Cannot delete data using JDBC in Eclipse

Delete operations on a Delta table fail with a SparkJDBCDriver error when using JDBC in an Eclipse local environment.

Written by annapurna.hiriyur

Last published at: May 10th, 2022

Problem

You cannot delete data from a Delta table using JDBC from your local Eclipse environment. The same delete operation works when run in a notebook.

You can connect to Databricks from your local environment.

A select query works.

Integer count = namedlocalJdbcTemplate.queryForObject("SELECT COUNT(*) FROM <table-name> ", new MapSqlParameterSource(), Integer.class);

You attempt a delete operation and it fails.

namedlocalJdbcTemplate.update("DELETE FROM <table-name> WHERE id = :Id", parameters);

where parameter is
MapSqlParameterSource params = new MapSqlParameterSource();
params.addValue("Id", “001”);

You receive a SparkJDBCDriver error message.

org.springframework.jdbc.UncategorizedSQLException: PreparedStatementCallback; uncategorized SQLException for SQL [DELETE FROM <table-name> WHERE Id = ?]; SQL state [HY000]; error code [500051]; [Simba][SparkJDBCDriver](500051) ERROR processing query/statement. Error Code: 0, SQL state: Error running query: org.apache.spark.sql.AnalysisException: cannot resolve '`<table-name>.Id`' given input columns: []; line 1 pos 41;
'DeleteCommandEdge Delta[version=0, s3://<path-to-database>], ('<table-name>.Id = 001)

Cause

This error can occur when UseNativeQuery has a value of 0.
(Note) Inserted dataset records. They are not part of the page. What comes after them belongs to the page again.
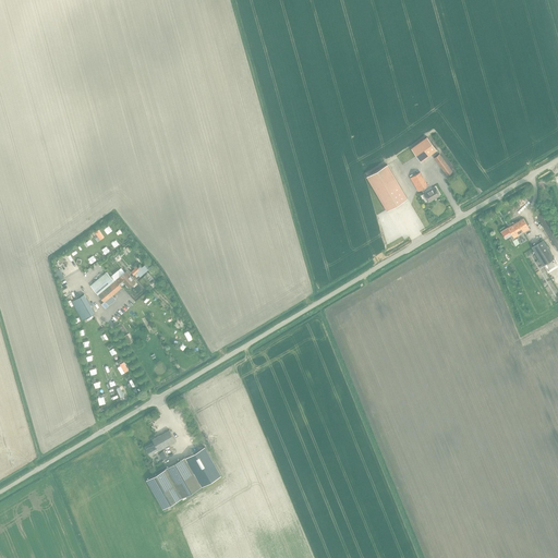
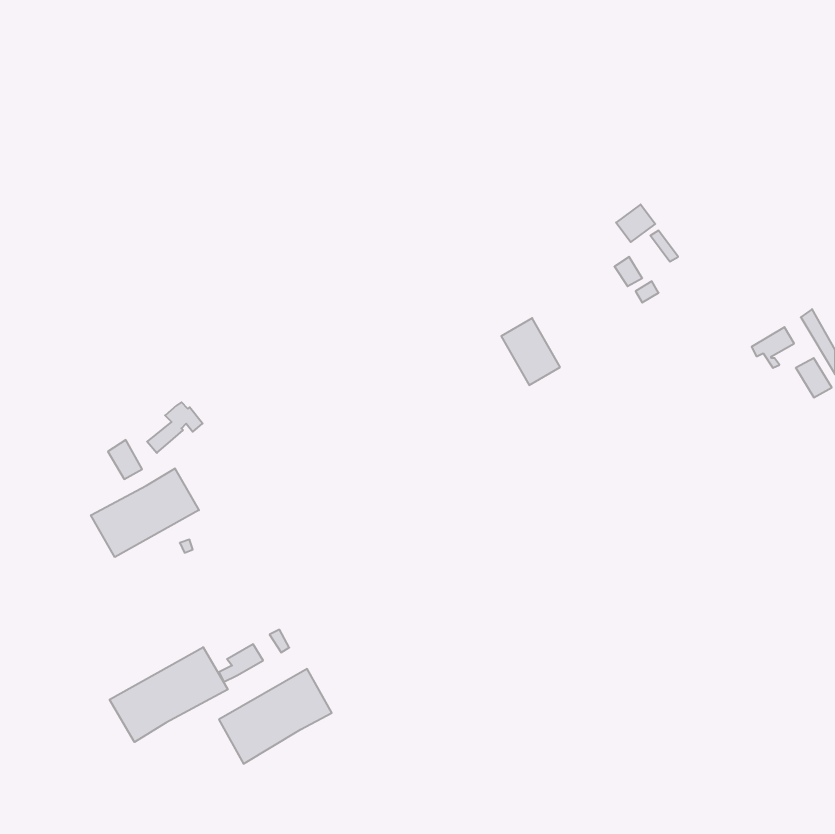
building: [367,166,407,210] -> [501,318,560,385]
building: none -> [91,468,199,557]
building: none -> [110,647,228,742]

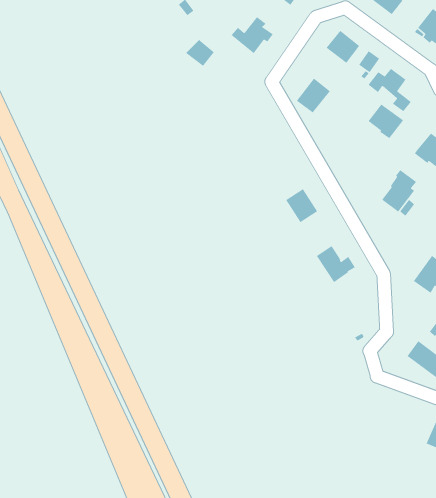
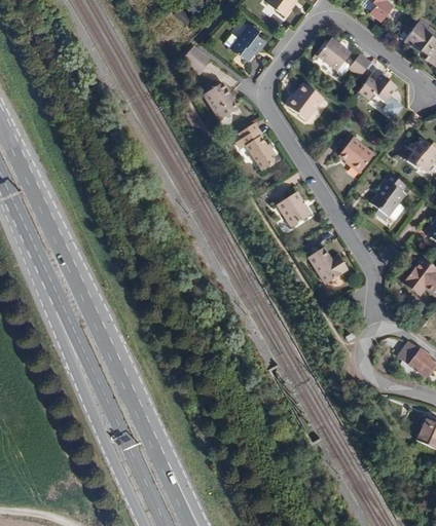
building: none -> [205,82,238,120]
building: [367,103,404,139] -> [339,138,375,173]
building: none -> [237,132,278,173]

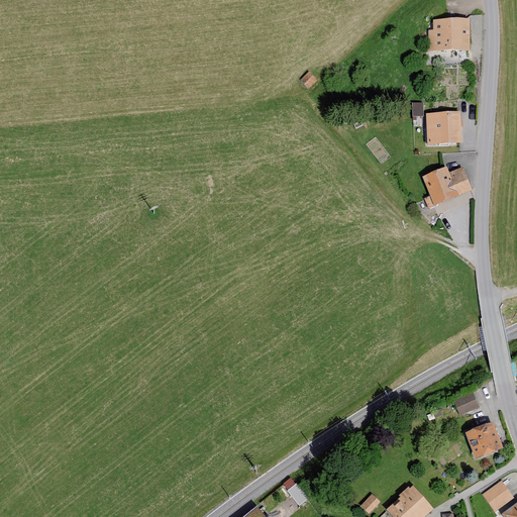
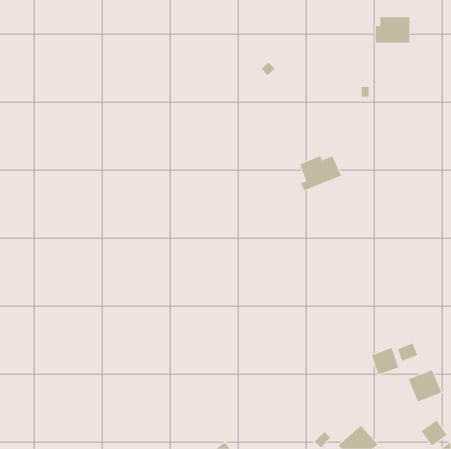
building: [425,110,462,143] -> none
building: [423,166,472,206] -> [299,155,342,191]
building: none -> [371,347,399,375]

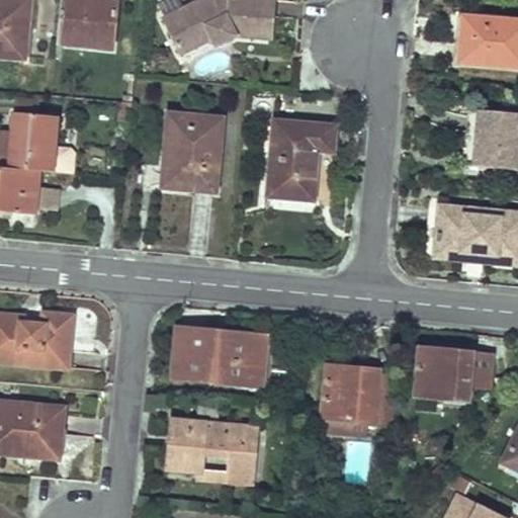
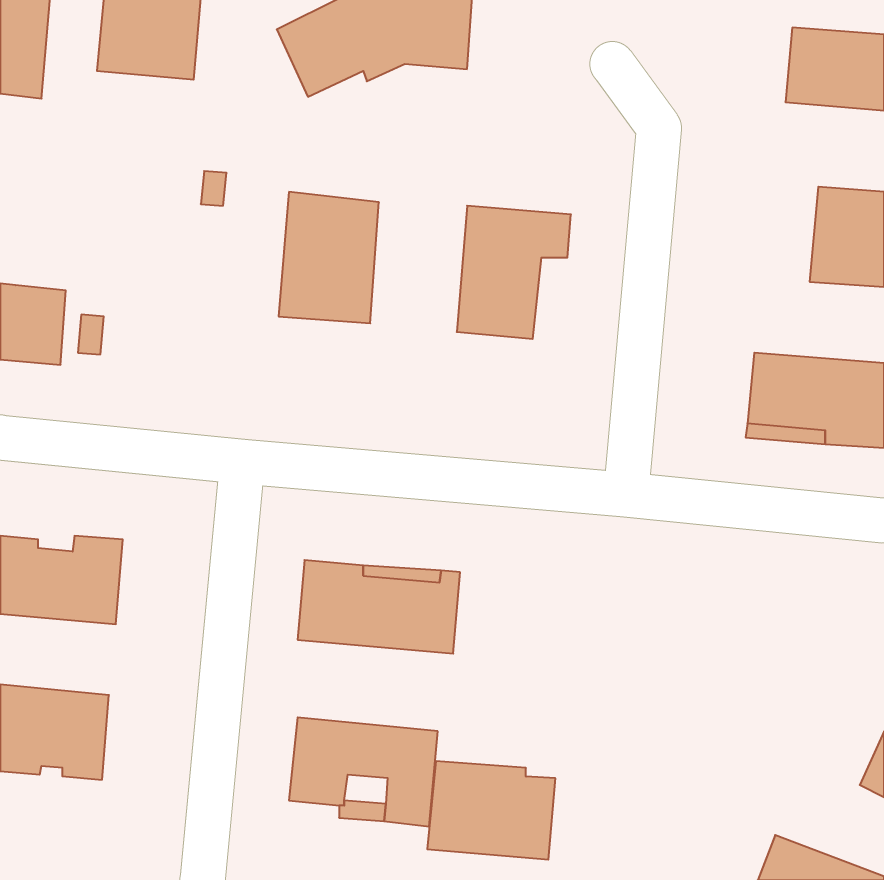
building: [9,112,74,173] -> none
building: [417,347,491,398] -> none
building: [323,365,398,423] -> [427,761,555,860]

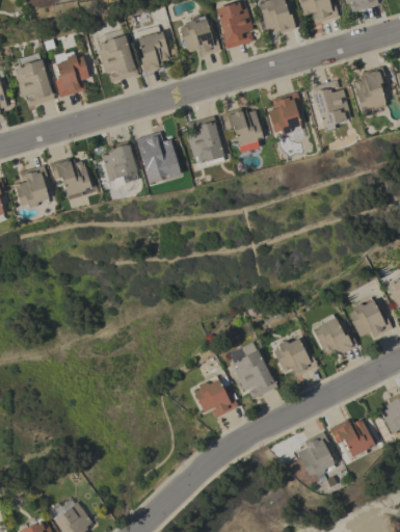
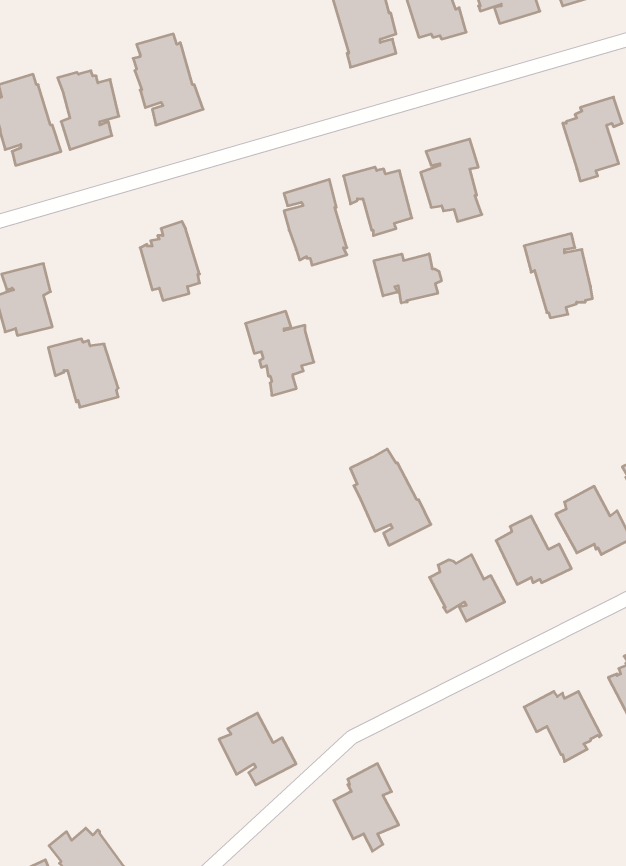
building: [180,15,220,56] -> none
building: [136,25,170,73] -> none
building: [310,80,350,130] -> [524,234,592,318]
building: [136,131,177,181] -> [245,311,314,395]
building: [50,158,91,198] -> [48,339,118,407]
building: none -> [374,254,441,303]
building: [230,342,277,399] -> [350,449,431,545]
building: [193,376,239,419] -> [219,713,296,785]
building: [297,431,336,483] -> [334,764,399,851]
The ODBC driver parses the query and does some rewriting when UseNativeQuery has a value of 0. Some tools, like PowerBI, depend on this translation. For example, PowerBI generates standard ANSI SQL which needs translation to Spark SQL. It has the potential to add unnecessary overheard if the application already generates Spark SQL.

Solution

Set UseNativeQuery to a value of 1 in the JDBC connection string in your IDE. This forces the ODBC driver to pass the submitted query without rewriting it.

Delete

Info

UseNativeQuery=0 takes the submitted query as ANSI SQL-92 and rewrites it into Spark SQL. UseNativeQuery=1 takes the submitted query verbatim and submits it as-is.

String CONNECTION_URL = "jdbc:spark://<server-hostname>:443/default;transportMode=http;ssl=1;httpPath=sql/protocolv1/o/0/xxxx-xxxxxx-xxxxxxxx;AuthMech=3;UID=token;PWD=<personal-access-token>;UseNativeQuery=1"
Connection connection = null;
connection = DriverManager.getConnection(CONNECTION_URL);

Review the Initializing the Driver Class Simba documentation for more information on establishing a JDBC connection.

After you set UseNativeQuery to a value of 1, you must rewrite your insert query so that it does not specify column names.

For example, INSERT INTO <table-name> VALUES (<?>,<?>,<?>,<?>,<?>,<?>,<?>,<?>).

This is because Spark SQL does not natively support column names when using the insert command.